The School of Cardiovascular Medicine and Sciences, King's College London British Heart Foundation Centre of Excellence, London SE5 9NU, UK.
Laboratory of Mitochondrial Dynamics, Graduate School of Frontier Biosciences, Osaka University, Suita, Osaka 565-0871, Japan.
Cell Rep. 2019 Jan 8;26(2):338-345.e6. doi: 10.1016/j.celrep.2018.12.050.

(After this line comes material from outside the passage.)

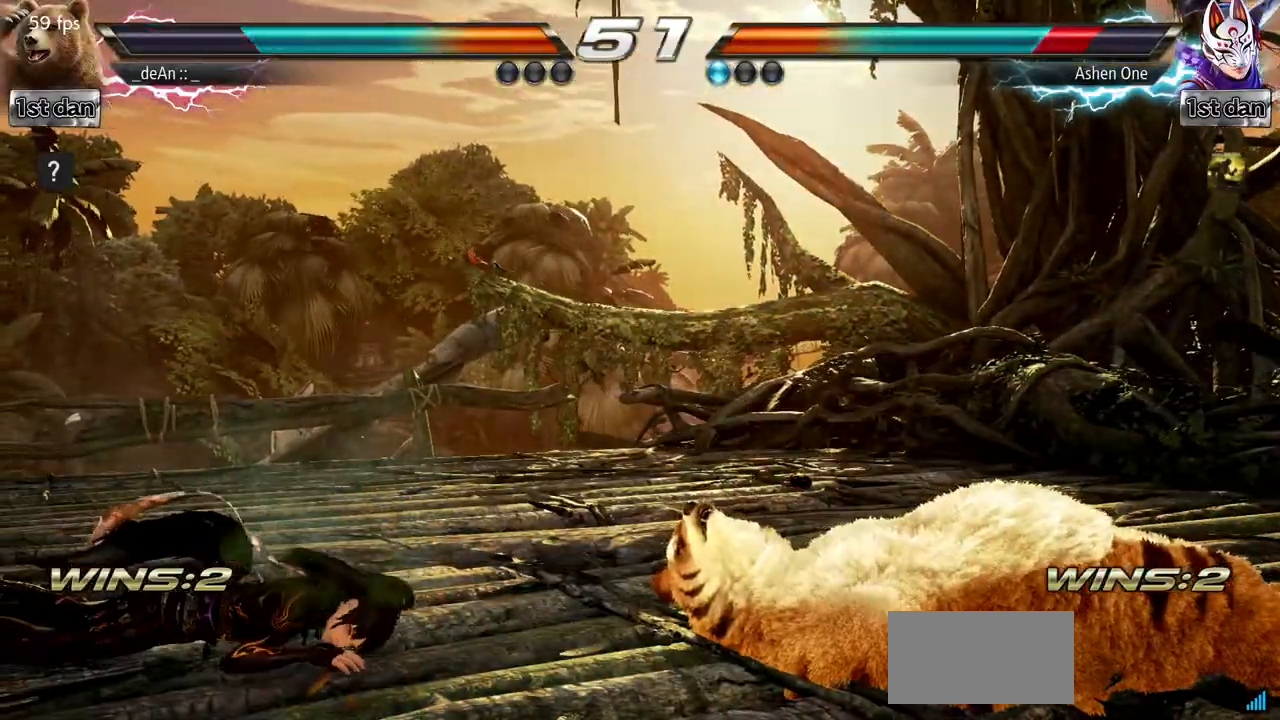
{"buttons": [], "left_stick": "center", "events": []}
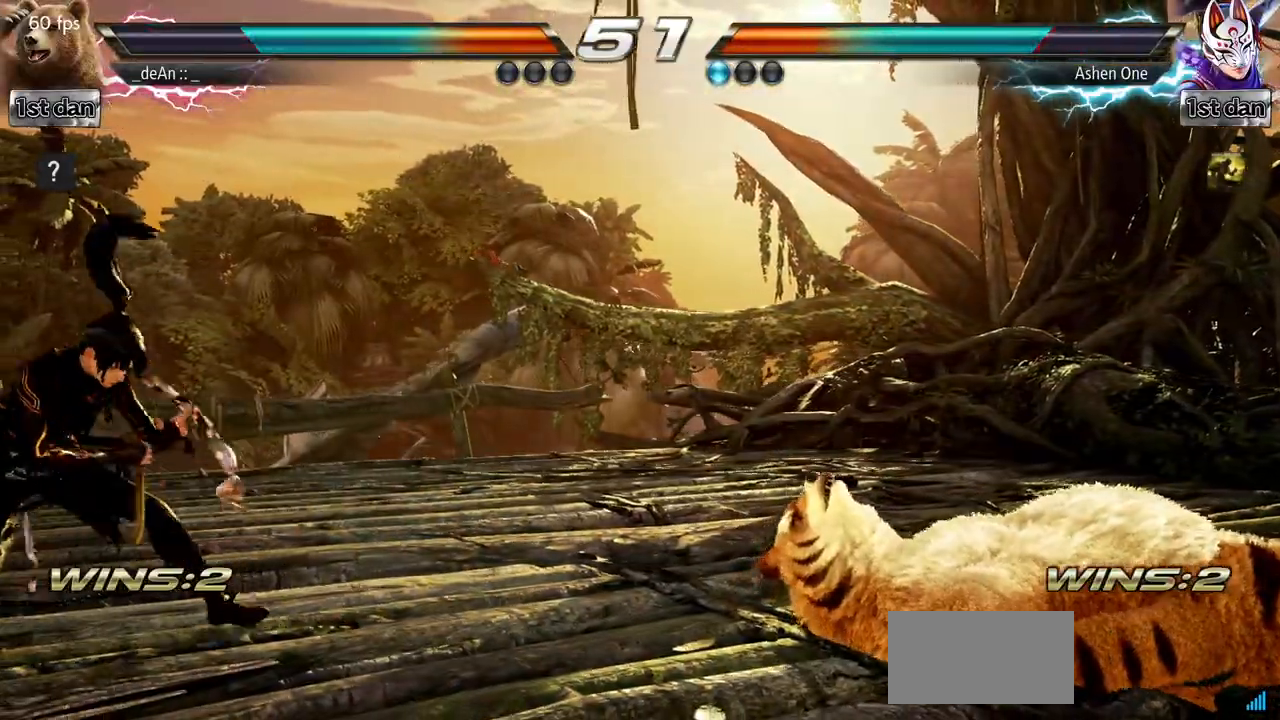
{"buttons": [], "left_stick": "center", "events": []}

Degradation of mitochondria by selective autophagy, termed mitophagy, contributes to the control of mitochondrial quality. Bcl2-L-13 is a mammalian homolog of Atg32, which is an essential mitophagy receptor in yeast. However, the molecular machinery involved in Bcl2-L-13-mediated mitophagy remains to be elucidated. Here, we show that the ULK1 (unc-51-like kinase) complex is required for Bcl2-L-13 to process mitophagy. Screening of a series of yeast Atg mutants revealed that a different set of ATG genes is used for Bcl2-L-13- and Atg32-mediated mitophagy in yeast. The components of the Atg1 complex essential for starvation-induced autophagy were indispensable in Bcl2-L-13-, but not Atg32-mediated, mitophagy. The ULK1 complex, a counterpart of the Atg1 complex, is necessary for Bcl2-L-13-mediated mitophagy in mammalian cells. We propose a model where, upon mitophagy induction, Bcl2-L-13 recruits the ULK1 complex to process mitophagy and the interaction of LC3B with ULK1, as well as Bcl2-L-13, is important for the mitophagy.
线粒体通过选择性自噬(称为线粒体自噬)降解有助于控制线粒体质量。Bcl2-L-13 是酵母中 Atg32 的哺乳动物同源物,是必需的线粒体自噬受体。然而,Bcl2-L-13 介导的线粒体自噬所涉及的分子机制仍有待阐明。在这里,我们表明 ULK1(unc-51 样激酶)复合物是 Bcl2-L-13 处理线粒体自噬所必需的。对一系列酵母 Atg 突变体的筛选表明,在酵母中,Bcl2-L-13 和 Atg32 介导的线粒体自噬使用一组不同的 ATG 基因。在饥饿诱导的自噬中必需的 Atg1 复合物的组分对于 Bcl2-L-13-但不是 Atg32-介导的线粒体自噬是不可或缺的。ULK1 复合物是 Atg1 复合物的对应物,是哺乳动物细胞中 Bcl2-L-13 介导的线粒体自噬所必需的。我们提出了一个模型,即在诱导线粒体自噬时,Bcl2-L-13 招募 ULK1 复合物来处理线粒体自噬,并且 LC3B 与 ULK1 的相互作用以及 Bcl2-L-13 对于线粒体自噬很重要。